The Department of Health took the position that it did not have the authority to recognize a non-genetic parent as the legal parent, Ferrara said.
"But what the Supreme Court ruled is that is exactly what Connecticut law authorizes," she said. "When a couple enters into a valid gestational agreement with a surrogate, they are not the intended parents, they are the legal parents."
Until now, only three kinds of parents have been recognized: a couple who gives birth to their own genetically related baby; those who adopt; and couples who have artificial insemination.
Now, Ferrara said, there is a fourth way; non-genetic couples who are the intended parents of a valid surrogate agreement.
"The whole purpose of the statute is to honor the intention of the people bringing these children into the world," she said. "They are their parents."
Now they can go to the courts "well before" the birth to establish legal parentage.
"To my knowledge, this is the first time a state supreme court has looked at this through this lens," she said.
The Raftopols have been together for 16 years and used the same egg donor and gestational carrier for the birth of their daughter Zoe in 2006.
The Department of Health never contested that birth certificate, but policy had changed in the ensuing 20 months before the twins were born prematurely. The court had not ruled in time for the birth.
Their situation was complicated given that the Raftopols could not adopt because they were living abroad.
"The state didn't have the jurisdiction to grant us adoption rights," Anthony Raftopol said. "And we didn't believe we had to adopt.

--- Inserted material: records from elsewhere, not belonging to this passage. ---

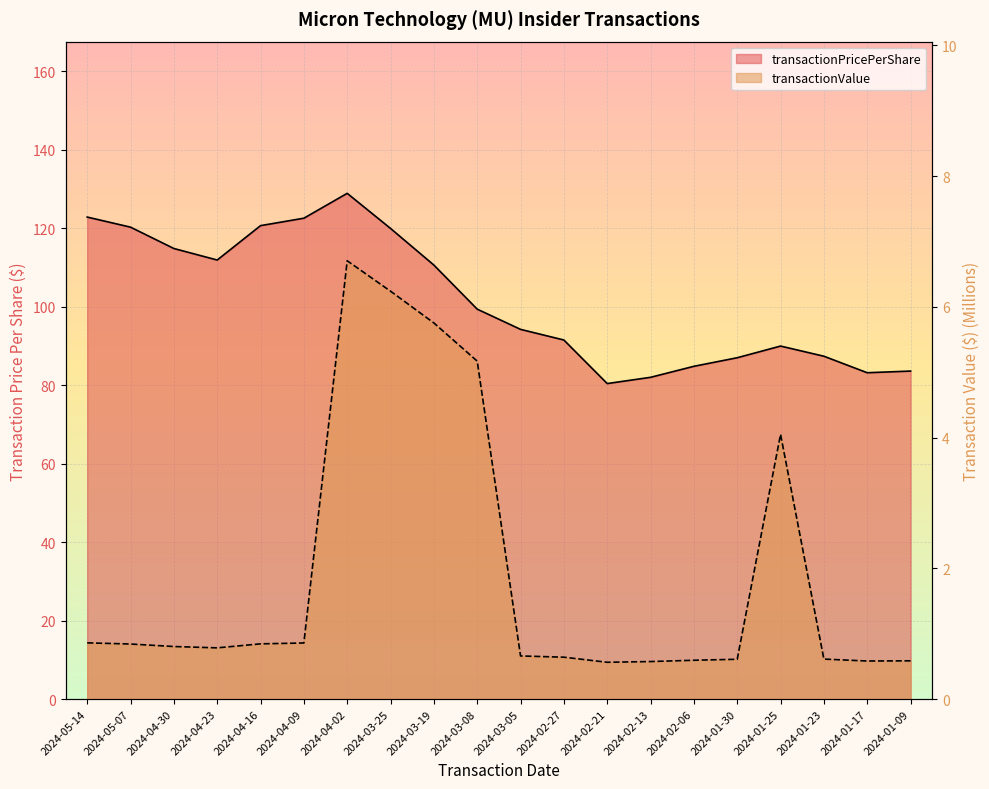

What position from the left is 2024-02-06?

15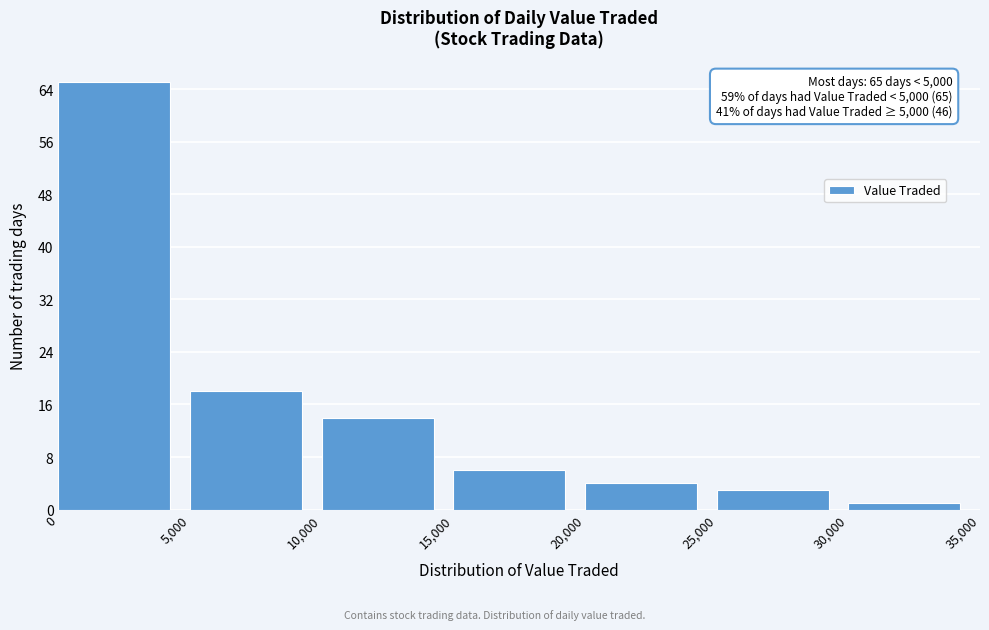

Which range on the x-axis has the tallest bar?

0 to 5,000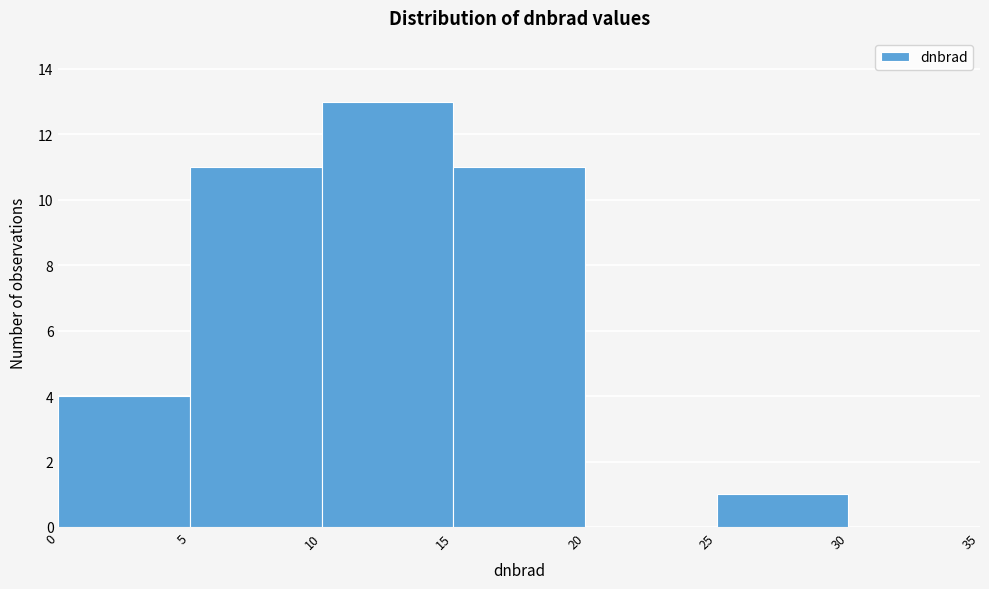

Over which range of the x-axis is the bar tallest?

10 to 15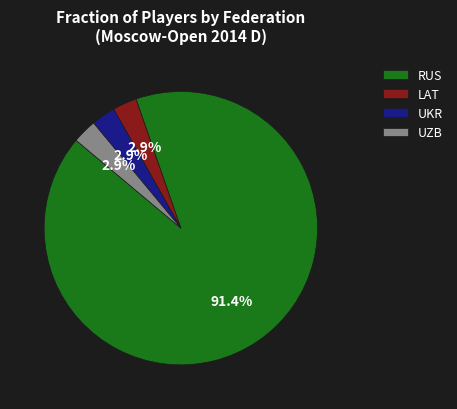

Which has a higher value, LAT or RUS?

RUS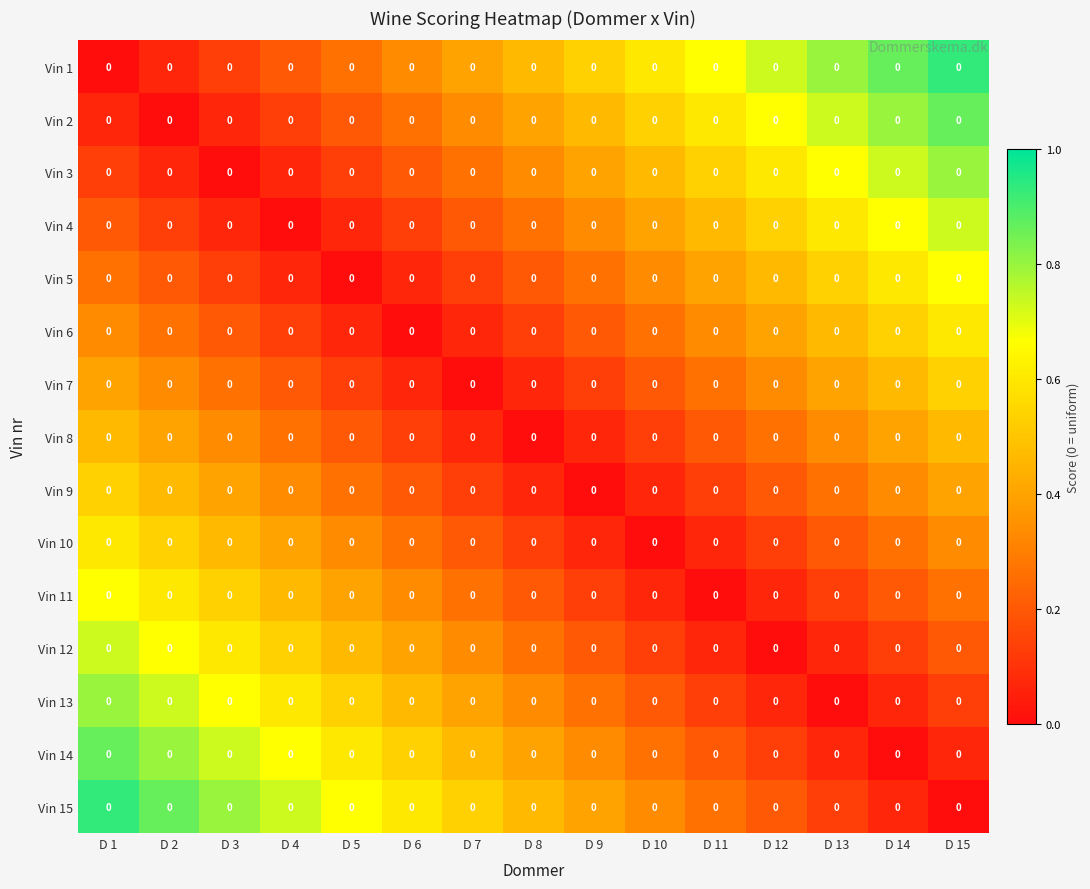

Is the value of Vin 6 at D 11 greater than the value of Vin 8 at D 3?

No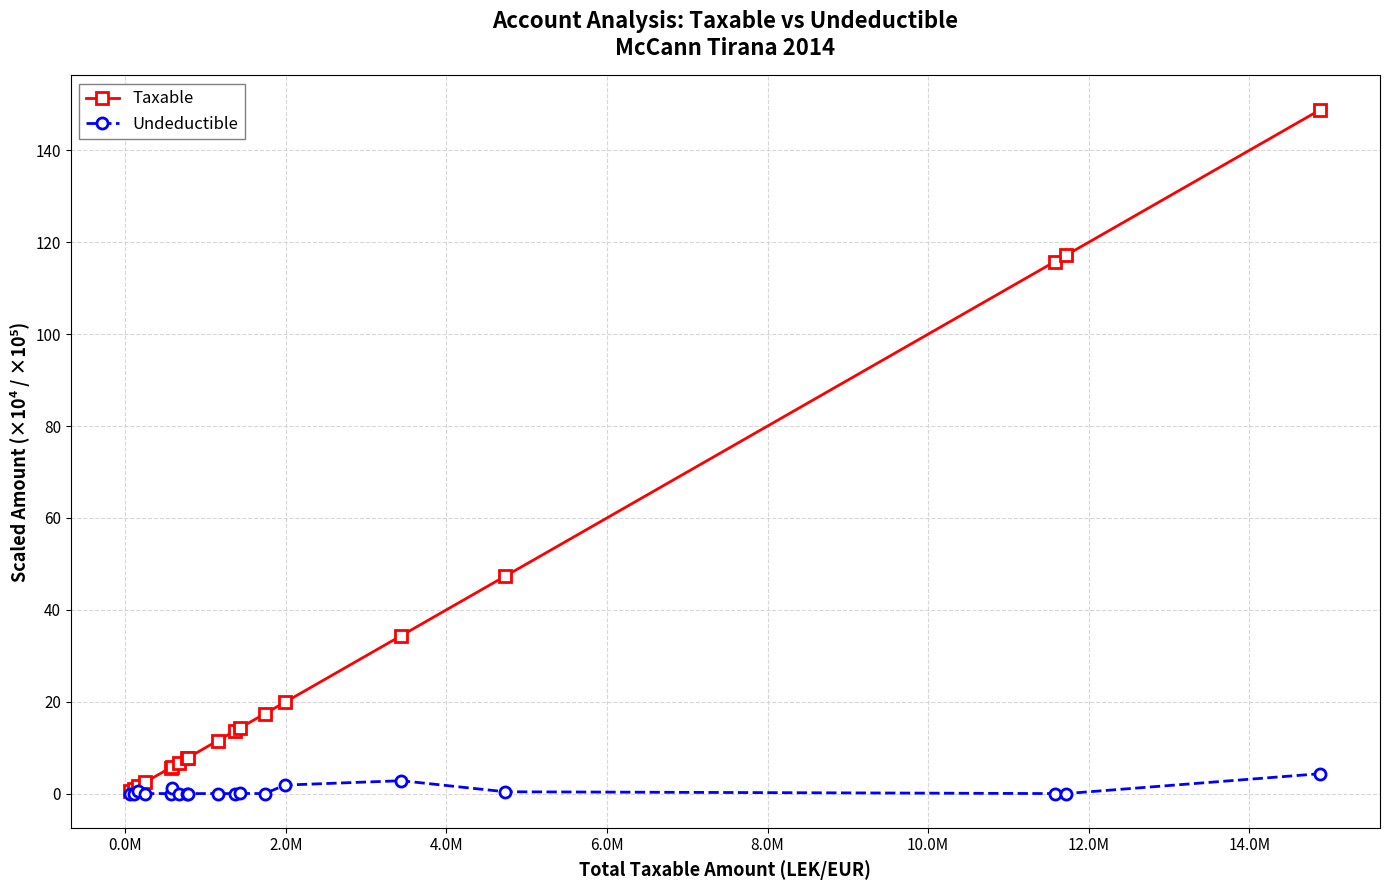

How many lines are shown in the chart?

2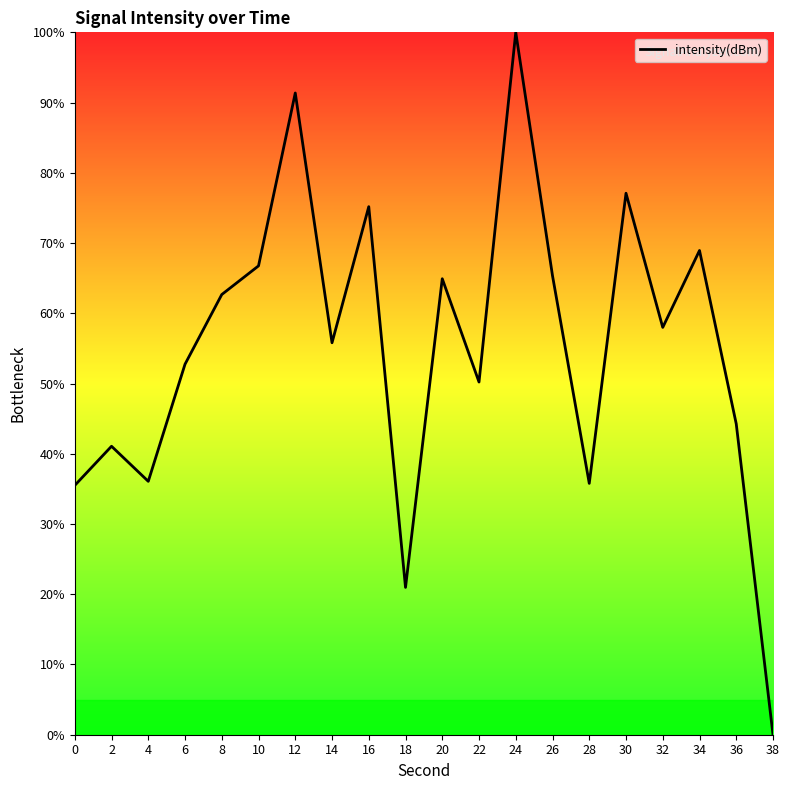

Is it true that the value at 22 is 50.2?

True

"It wasn't an issue of whether we were good parents or not or an issue if we were a gay or straight couple," he added. "It was a family law issue and for the first time nationwide, someone was able to declare a parent outside the traditional boxes."
The ruling provides protection for children such as the Raftopols.
"It means that the moment they are born they have a clear ruling that two people are financially responsible and able to make decisions on their behalf," lawyer Ferrara said.
"Think of all the things that can go wrong with a child. Two parents make a decision to provide for their well-being. God forbid something happens and the child can't inherit from the parent."